- TEXT FOR ANALYSIS
WO2004066634A1

WO2004066634A1 - Video coding

Info

Publication number: WO2004066634A1
Application number: PCT/IB2004/050035
Authority: WO
Inventors: Dzevdet Burazerovic; Wilhelmus H. A. Bruls
Original assignee: Koninklijke Philips Electronics N.V.
Priority date: 2003-01-20
Filing date: 2004-01-19
Publication date: 2004-08-05
Also published as: EP1588565A1; KR20050098251A; JP2006517362A; CN1739298A; US20060104357A1; BRPI0406808A; RU2005126424A

Abstract

Coding of a video signal is provided according to a predefined standard, wherein in a given operation mode some of the tools provided by the predefined standard are disabled, and wherein an identification of the disabled tools is included in the bit-stream, the disabled tools being one or more out of the group of : bidirectional predictive coding of pictures or picture parts, use of a de-blocking filter, use of more than one reference picture.

Description

Video coding

The invention relates to video coding

During the recent years, a new ITU-T specification for video coding has been developed - H.26L, which has become broadly recognized for offering superior coding efficiency in comparison with the existing standards ("same signal-to-noise ratio for up to 50% less bits"). Although the gain of H.26L generally decreases in proportion to the picture size, the potential for its deployment in a broad range of applications is undoubted. This potential has been recognized through formation of the so-called Joint Video Team ("JVT"), having the task to finalize H.26L as a new joint ITU-T/MPEG industrial standard. The new standard is expected to be formally approved in 2003 as ITU-T H.264 or ISO/TEC MPEG-4 AVC (Advance Video Coding). In the meantime, H.264-based solutions are being considered in other standardization bodies, such as the DVB, DVD Forum and Blu-ray disk consortium, while SW/HW implementations of H.264 encoder/decoder are already becoming available. The development of H.264 is reflected in publicly accessible JVT documents like "Joint Final Committee Draft (JFCD) of Joint Video Specification (ITU-T Rec. H.264 | ISO/TEC 14496- 10 AVC)", JVT-D157, generated 2002-08-10.

- Dataset entries

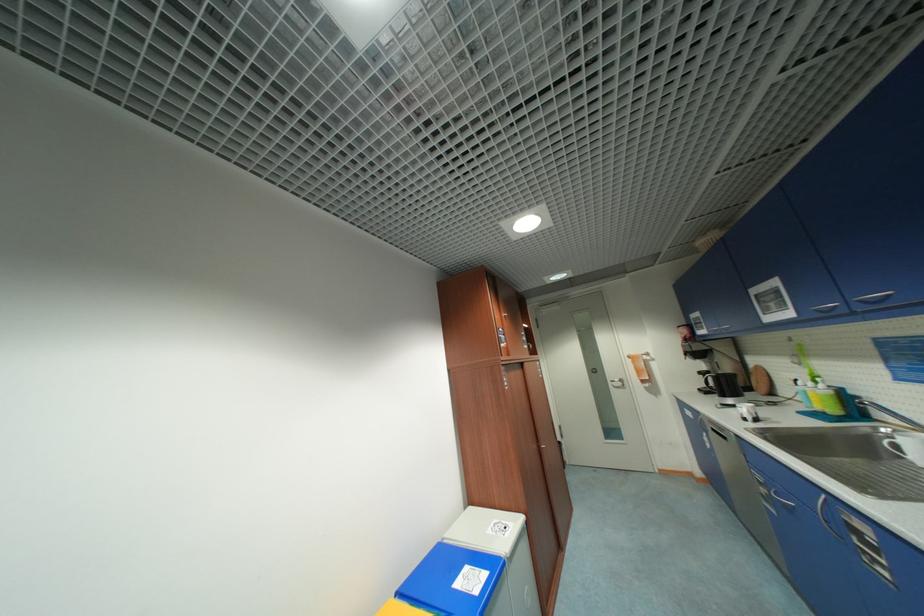
Locate an element on the screen. white coffee carafe handle is located at coordinates (892, 447).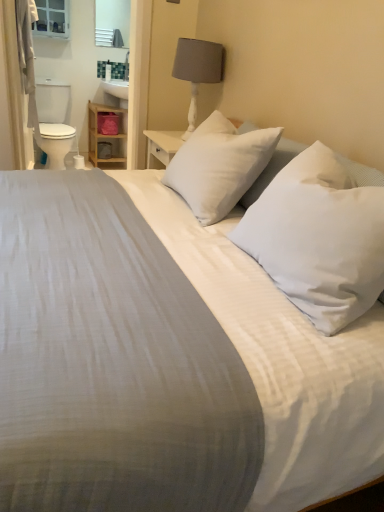
Question: Is matte gray fabric lampshade at upper center taller or shorter than white soft pillow at center, the second pillow when ordered from back to front?

Choices:
 (A) short
 (B) tall

Answer: (B)

Question: Is matte gray fabric lampshade at upper center inside or outside of white soft pillow at center, the second pillow when ordered from back to front?

Choices:
 (A) outside
 (B) inside

Answer: (A)

Question: Which is nearer to the wooden shelf at left?

Choices:
 (A) white fabric curtain at left
 (B) white soft pillow at center, the second pillow when ordered from back to front
 (C) white glossy mirror at upper center
 (D) matte gray fabric lampshade at upper center
 (E) white soft pillow at center, the 1th pillow in the back-to-front sequence

Answer: (C)

Question: Which of these objects is positioned farthest from the matte white medicine cabinet at upper left?

Choices:
 (A) white soft pillow at center, placed as the first pillow when sorted from front to back
 (B) white fabric curtain at left
 (C) white glossy toilet bowl at left
 (D) white soft pillow at center, which is the second pillow from front to back
 (E) wooden shelf at left

Answer: (A)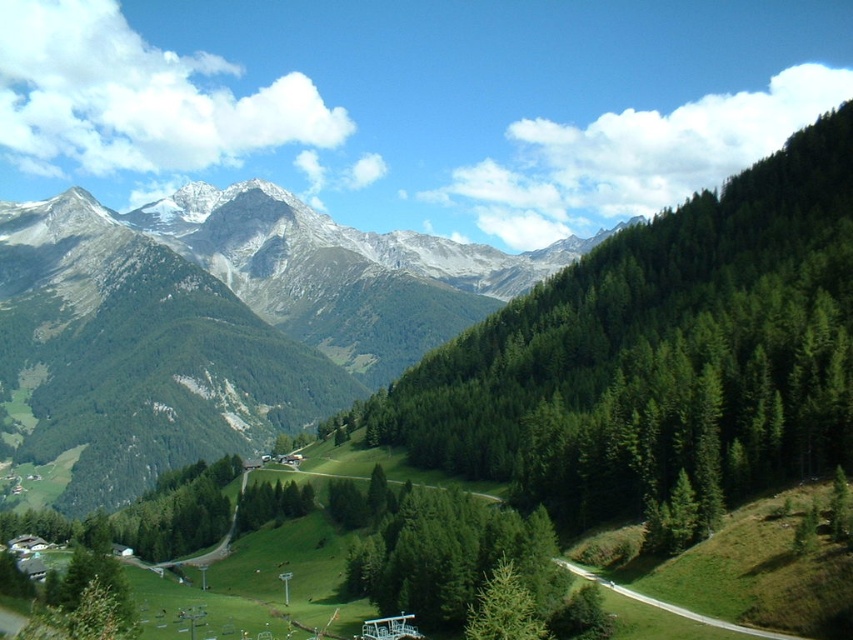
Question: Which point is closer to the camera taking this photo?

Choices:
 (A) (740, 632)
 (B) (505, 589)

Answer: (A)

Question: Which point appears closest to the camera in this image?

Choices:
 (A) (689, 612)
 (B) (515, 582)

Answer: (A)

Question: Among these objects, which one is nearest to the camera?

Choices:
 (A) green grassy path at lower center
 (B) green matte tree at center

Answer: (A)

Question: Observing the image, what is the correct spatial positioning of green matte tree at center in reference to green grassy path at lower center?

Choices:
 (A) right
 (B) left

Answer: (B)

Question: Does green matte tree at center appear under green grassy path at lower center?

Choices:
 (A) no
 (B) yes

Answer: (B)

Question: Is green matte tree at center below green grassy path at lower center?

Choices:
 (A) no
 (B) yes

Answer: (B)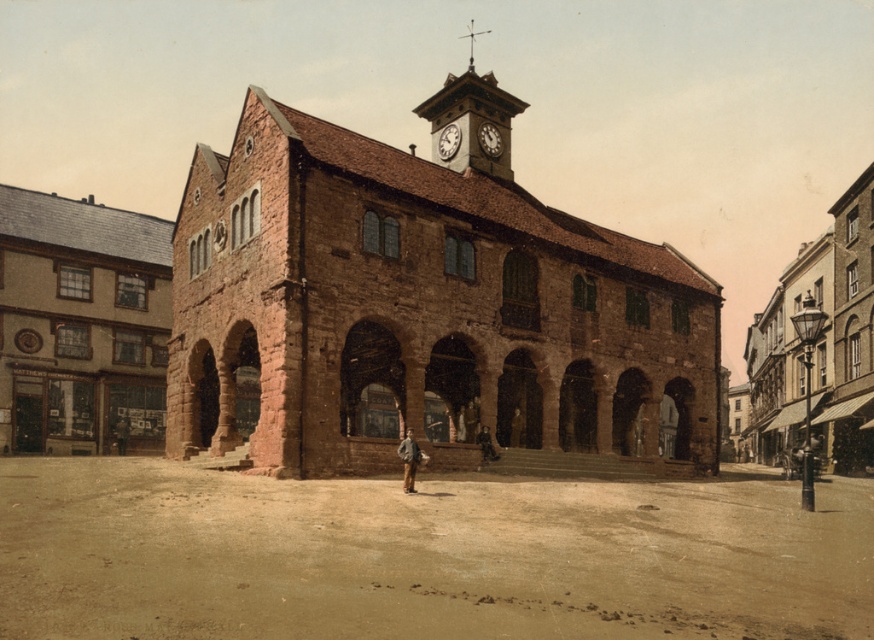
Question: From the image, what is the correct spatial relationship of white textured clock at upper center in relation to matte brown clock at upper center?

Choices:
 (A) left
 (B) right

Answer: (A)

Question: Which point is closer to the camera?

Choices:
 (A) (494, 138)
 (B) (442, 140)
 (C) (473, 125)

Answer: (C)

Question: Is white textured clock at upper center positioned behind matte brown clock at upper center?

Choices:
 (A) no
 (B) yes

Answer: (A)

Question: From the image, what is the correct spatial relationship of green stone clock tower at upper center in relation to white textured clock at upper center?

Choices:
 (A) right
 (B) left

Answer: (A)

Question: Which of the following is the farthest from the observer?

Choices:
 (A) (490, 125)
 (B) (494, 138)

Answer: (B)

Question: Which of the following is the closest to the observer?

Choices:
 (A) green stone clock tower at upper center
 (B) white textured clock at upper center
 (C) matte brown clock at upper center

Answer: (A)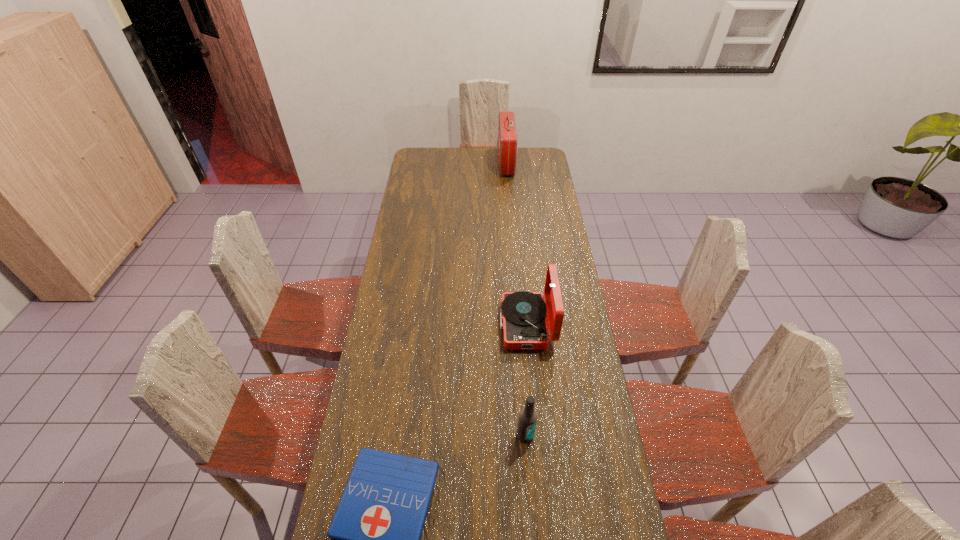
Identify the location of blank area located on the label of the beer bottle. (533, 530).

You are a GUI agent. You are given a task and a screenshot of the screen. Output one action in this format:
    pyautogui.click(x=<x>, y=<y>)
    Task: Click on the object present at the far edge
    
    Given the screenshot: What is the action you would take?
    pyautogui.click(x=507, y=136)

Locate an element on the screen. object that is at the right edge is located at coordinates (525, 327).

Where is `vacant space at the far edge of the desktop`? vacant space at the far edge of the desktop is located at coordinates (482, 158).

You are a GUI agent. You are given a task and a screenshot of the screen. Output one action in this format:
    pyautogui.click(x=<x>, y=<y>)
    Task: Click on the vacant space at the left edge of the desktop
    This screenshot has width=960, height=540.
    Given the screenshot: What is the action you would take?
    pyautogui.click(x=413, y=208)

Find the location of a particular element. The width and height of the screenshot is (960, 540). vacant space at the right edge of the desktop is located at coordinates (537, 170).

This screenshot has width=960, height=540. Identify the location of vacant space at the far left corner of the desktop. (418, 168).

The width and height of the screenshot is (960, 540). Find the location of `empty location between the farther first-aid kit and the third nearest object`. empty location between the farther first-aid kit and the third nearest object is located at coordinates (x=516, y=244).

What are the coordinates of `free space between the second farthest object and the beer bottle` in the screenshot? It's located at coord(526,380).

This screenshot has width=960, height=540. In order to click on free spot between the second nearest object and the third nearest object in this screenshot , I will do `click(526, 380)`.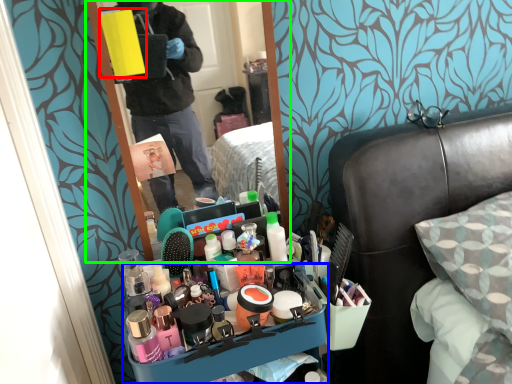
Question: Based on their relative distances, which object is nearer to box (highlighted by a red box)? Choose from desk (highlighted by a blue box) and mirror (highlighted by a green box).

Choices:
 (A) desk
 (B) mirror

Answer: (A)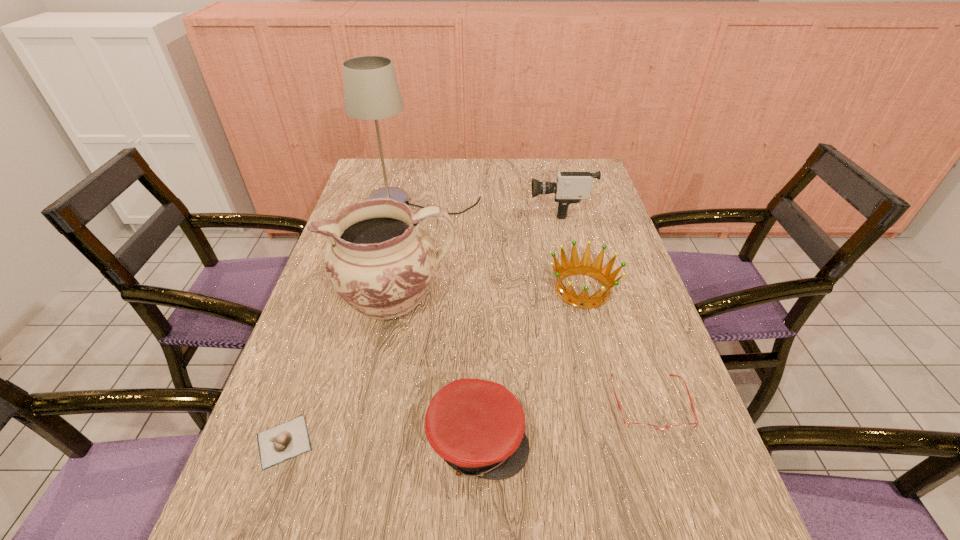
Locate an element on the screen. The image size is (960, 540). the tallest object is located at coordinates (371, 92).

Image resolution: width=960 pixels, height=540 pixels. I want to click on the sixth shortest object, so (x=379, y=258).

Locate an element on the screen. This screenshot has height=540, width=960. the fifth shortest object is located at coordinates (570, 187).

At what (x,y) coordinates should I click in order to perform the action: click on crown. Please return your answer as a coordinate pair (x, y). This screenshot has height=540, width=960. Looking at the image, I should click on (575, 267).

The image size is (960, 540). I want to click on cap, so click(x=477, y=426).

You are a GUI agent. You are given a task and a screenshot of the screen. Output one action in this format:
    pyautogui.click(x=<x>, y=<y>)
    Task: Click on the sixth tallest object
    
    Given the screenshot: What is the action you would take?
    pyautogui.click(x=637, y=427)

The width and height of the screenshot is (960, 540). What are the coordinates of `garlic` in the screenshot? It's located at (278, 444).

Find the location of `vacant space located on the right of the tallest object`. vacant space located on the right of the tallest object is located at coordinates (540, 204).

I want to click on vacant space located 0.050m on the spout of the sixth shortest object, so click(x=314, y=297).

Find the location of a particular element. This screenshot has width=960, height=540. free spot located 0.150m on the recording direction of the fifth shortest object is located at coordinates (484, 209).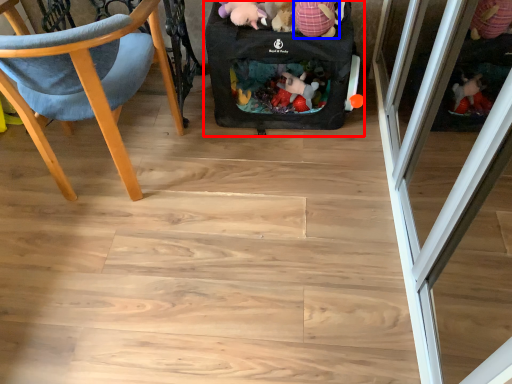
Question: Which of the following is the closest to the observer, baby carriage (highlighted by a red box) or toy (highlighted by a blue box)?

Choices:
 (A) baby carriage
 (B) toy

Answer: (B)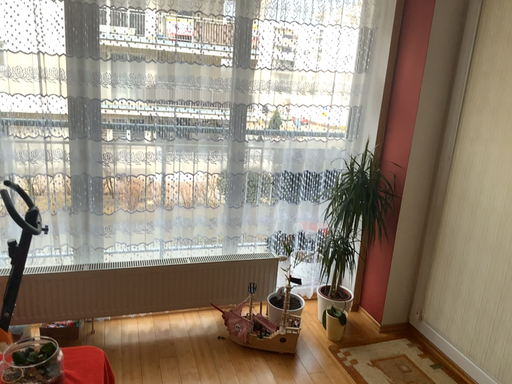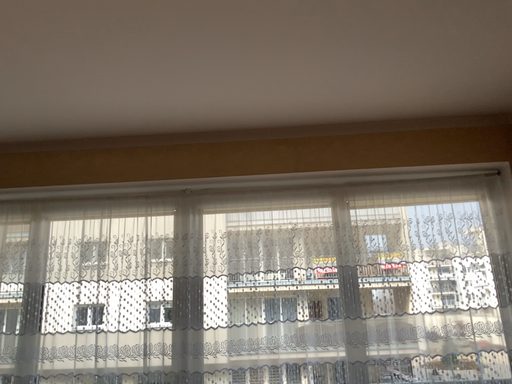
Question: Which way did the camera rotate in the video?

Choices:
 (A) rotated downward
 (B) rotated upward

Answer: (B)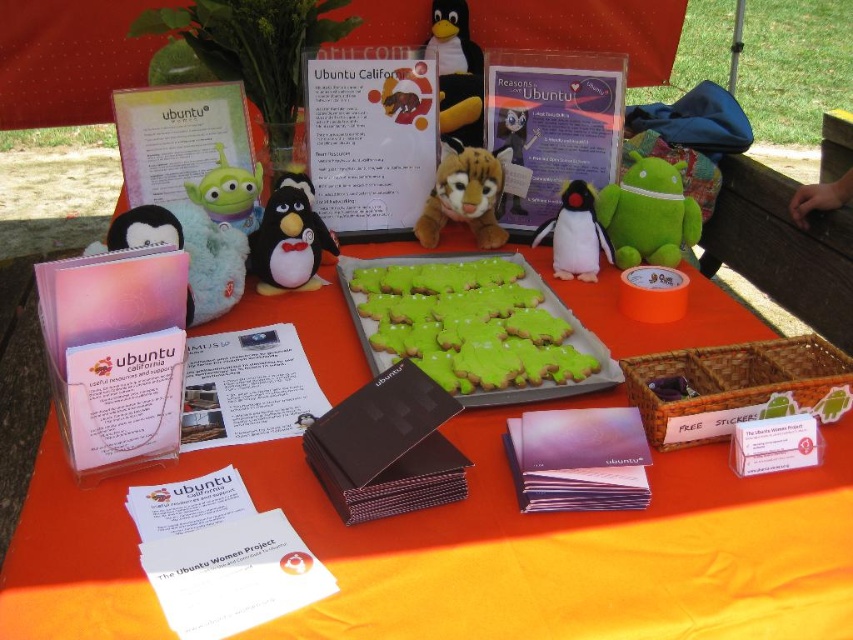
Does matte black plush penguin at center have a lesser height compared to plush tiger at center?

Yes, matte black plush penguin at center is shorter than plush tiger at center.

Which is more to the right, matte black plush penguin at center or plush tiger at center?

plush tiger at center

The width and height of the screenshot is (853, 640). Describe the element at coordinates (289, 237) in the screenshot. I see `matte black plush penguin at center` at that location.

Identify the location of matte black plush penguin at center. This screenshot has width=853, height=640. (289, 237).

Who is positioned more to the left, matte black plush penguin at center or black plush penguin at upper center?

Positioned to the left is matte black plush penguin at center.

Does point (270, 241) lie in front of point (457, 90)?

That is True.

This screenshot has height=640, width=853. What do you see at coordinates (289, 237) in the screenshot? I see `matte black plush penguin at center` at bounding box center [289, 237].

What are the coordinates of `matte black plush penguin at center` in the screenshot? It's located at (289, 237).

Does matte black plush penguin at center appear on the left side of plush green alien at center?

In fact, matte black plush penguin at center is to the right of plush green alien at center.

Who is more distant from viewer, (303,184) or (257,173)?

Point (257,173)

Find the location of `matte black plush penguin at center`. matte black plush penguin at center is located at coordinates (289, 237).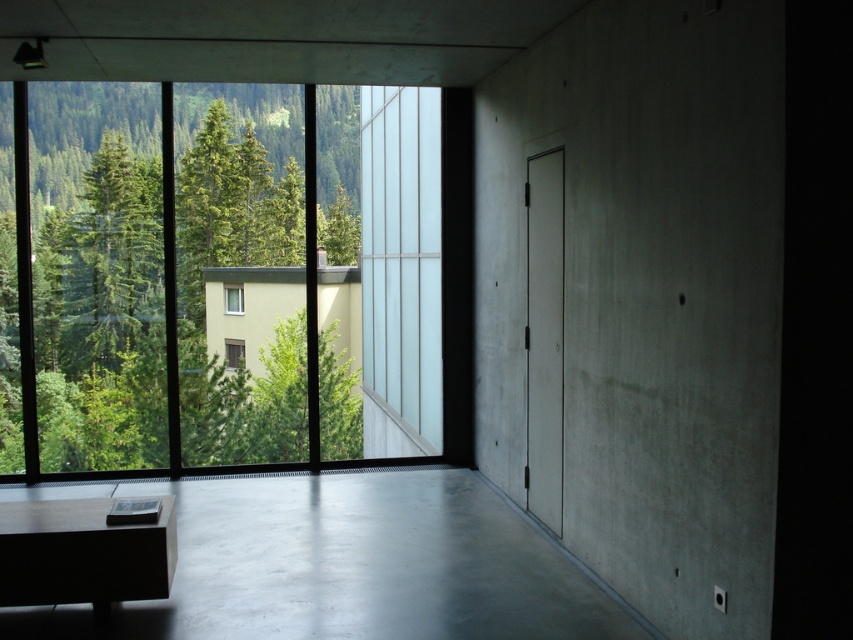
Question: Observing the image, what is the correct spatial positioning of green leafy tree at left in reference to clear glass window at center?

Choices:
 (A) left
 (B) right

Answer: (A)

Question: Among these objects, which one is nearest to the camera?

Choices:
 (A) green leafy tree at left
 (B) clear glass window at center
 (C) white plastic window at center

Answer: (A)

Question: Among these points, which one is nearest to the camera?

Choices:
 (A) (437, 538)
 (B) (332, 196)
 (C) (234, 353)
 (D) (228, 296)

Answer: (A)

Question: Which point appears closest to the camera in this image?

Choices:
 (A) (231, 371)
 (B) (229, 307)
 (C) (236, 365)
 (D) (381, 541)

Answer: (D)

Question: Can you confirm if clear glass window at center is thinner than white plastic window at center?

Choices:
 (A) yes
 (B) no

Answer: (B)

Question: From the image, what is the correct spatial relationship of green leafy tree at left in relation to white plastic window at center?

Choices:
 (A) above
 (B) below

Answer: (A)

- LIST OF TASKS
1. Please translate this sentence from the video coding patent into French: "The new standard is expected to be formally approved in 2003 as ITU-T H.264 or ISO/TEC MPEG-4 AVC (Advance Video Coding)."
2. Resume the video coding patent from the point where it stops, in the same technical style.

- ANSWERS FOR THE EXERCISE
1. La nouvelle norme devrait être officiellement approuvée en 2003 sous le nom d'ITU-T H.264 ou d'ISO/TEC MPEG-4 AVC (Advance Video Coding).

2.
H.264 employs same principles of block-based motion-compensated hybrid transform coding that are known from the established standards such as MPEG-2. The H.264 syntax is, therefore, organized as the usual hierarchy of headers such as picture-, slice- and macro-block headers, and data such as motion-vectors, block-transform coefficients, quantizer scale, etc. Nevertheless, new syntax and coding methods are introduced at both the header level and the data level. A brief summary of some main particularities of H.264 is given below. The most relevant particularities for understanding the invention are subsequently explained in more detail in separate sections, taking JVT-D157 as reference. Typical block-diagrams illustrating H.264 encoding and decoding are given in Figures 1 and 2 in which "ME" is a Motion Estimation unit, "MC" is a Motion Compensation unit, "Q" is a Quantization unit, "Q^"1" is an Inverse Quantization unit, "T" is a Transform unit, "T^"1" is an InverseTransform unit, "Filter" is a de-blocking filter, "F;-ι" is an i-th reference picture for inter prediction, and "NAL" is a Network Abstraction Layer.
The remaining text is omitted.